GRTC has released a survey that you can fill out to help them decide what our new bus stop shelters should look like. First, it’s excellent that we’re getting new shelters—the existing ones are...suboptimal. Second, the background to this is that GRTC had designs for new shelters in front of the City’s Urban Design Committee late last year and someone (someone who may or may not write a weekly email about transportation-related topics) submitted a comment that the chosen design looked dated and didn’t feel like part of the same transportation system as our fancy new Pulse Stations. GRTC pulled the paper from UDC (😬), and now we have this very thorough survey about what folks might want out of a bus stop shelter. Unsolicited opinion, should you decide to fill out this survey: Choose something modern, mostly glass, and as far away from anything that looks like it belongs in Colonial Williamsburg. Almost ten years ago San Francisco redesigned their bus top shelters to something modern, useful, and even solar-powered—we can do it, too!

AROUND THE REGION

The Richmond Times-Dispatch has a story about GRTC missing their revenue projection by $1 million. Note that’s a revenue projection and that GRTC’s budget is still balanced. Regardless of what this means for the transit company moving forward, riders should not shoulder the burden of revenue shortfall through service cuts—it’s something to keep an eye on.

ELSEWHERE

TransitCenter has a good article about the reasons to decriminalize fare evasion. Richmond’s fare enforcement officers are not police officers, and if you are caught evading fare on the Pulse it is a not a criminal offense. This is good policy and should remain GRTC’s policy moving forward. Many studies have shown “that fare enforcement disproportionately targets black and brown people, and that people of color face harsher penalties when they are stopped.”

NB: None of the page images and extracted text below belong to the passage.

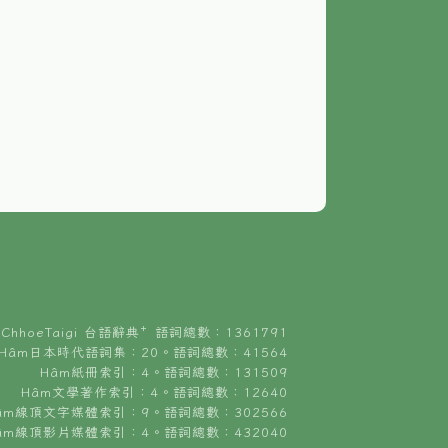
ChhoeTaigi 台語辭典⁺ 語詞總數：1361791
Hâm日本時代語詞集：20。語詞總數：41564
Hâm紙冊索引：4。語詞總數：131509
Hâm文學著作索引：4。語詞總數：12640
âm線頂文字媒體索引：9。語詞總數：302566
âm線頂影片媒體索引：4。語詞總數：432040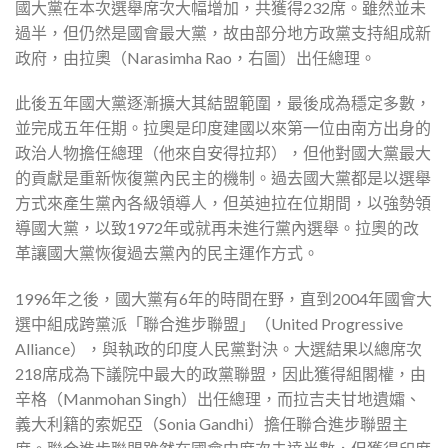
國大黨在本次選舉席次大幅增加，共獲得232席。雖然並未
過半，但仍然是國會最大黨，故由部分地方政黨支持組成新
政府，由拉奧（Narasimha Rao，右圖）出任總理。
此後五年國大黨逐漸擴大其結盟範圍，最後成為穩定多數，
並完成五年任期。拉奧是印度建國以來第一位由南方出身的
政治人物擔任總理（他來自安得拉邦），但他對國大黨最大
的貢獻是重新恢復黨內民主的機制。過去國大黨都是以選舉
方式來產生黨內各級領導人，但英迪拉在位期間，以強勢領
導國大黨，以致1972年或就再未進行黨內選舉。拉奧的改
革讓國大黨恢復過去黨內的民主運作方式。
1996年之後，國大黨有6年的時間在野，直到2004年國會大
選中組成跨黨派「聯合進步聯盟」（United Progressive
Alliance），與執政的印度人民黨對決。大選結果以總席次
218席成為下議院中最大的政黨聯盟，因此獲得組閣權，由
辛格（Manmohan Singh）出任總理，而拉吉夫甘地遺孀、
義大利籍的索妮亞（Sonia Gandhi）擔任聯合進步聯盟主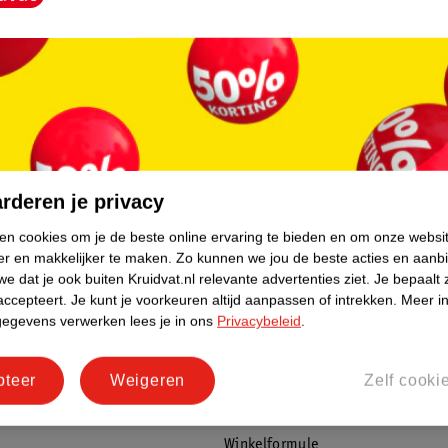
ntitranspirant Spray:
en lichaamsgeur
ologie
 vlekken
 te bewegen
aluminium
rderen je privacy
itranspirant Spray?
ken cookies om je de beste online ervaring te bieden en om onze websi
r 15 centimeter van je oksel en spray
er en makkelijker te maken.
Zo kunnen we jou de beste acties en aanb
e dat je ook buiten Kruidvat.nl relevante advertenties ziet.
Je bepaalt 
d contact met de ogen en beschadigde huid.
accepteert.
Je kunt je voorkeuren altijd aanpassen of intrekken.
Meer in
rvice
Over Kruidvat
gegevens verwerken lees je in ons
Privacybeleid
.
 gemaakt is van oneindig recyclebaar
agen
Over Kruidvat
pteer
Weigeren
Zelf cooki
Verkopen via Kruidvat
eren
Pers
, maar vaak is het juist heel vervelend.
Winkelformule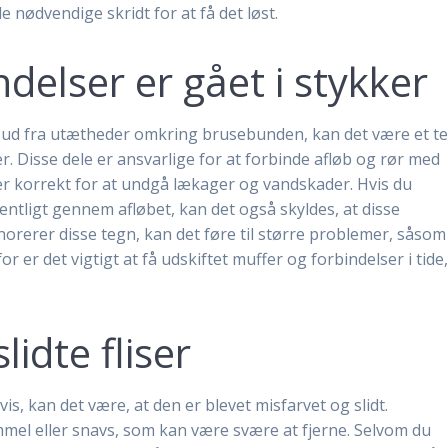
 nødvendige skridt for at få det løst.
ndelser er gået i stykker
er ud fra utætheder omkring brusebunden, kan det være et t
er. Disse dele er ansvarlige for at forbinde afløb og rør med
rer korrekt for at undgå lækager og vandskader. Hvis du
ntligt gennem afløbet, kan det også skyldes, at disse
gnorerer disse tegn, kan det føre til større problemer, såsom
er det vigtigt at få udskiftet muffer og forbindelser i tide
lidte fliser
s, kan det være, at den er blevet misfarvet og slidt.
mmel eller snavs, som kan være svære at fjerne. Selvom du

Also from TransitCenter, check out this Open Transit Data Toolkit. Are you interested in wrangling the data GRTC makes available into useful tools for the rest of us? This is an excellent resource to get you started.

The CEO of MARTA (Atlanta’s transit company), says he wants the region to spend $100 billion dollars over 40 years on transportation projects. The last sentence of that editorial is a good one: “To maximize a prosperous future that seems in the cards for this metro, we must be willing to dream and build aggressively toward it, we believe.”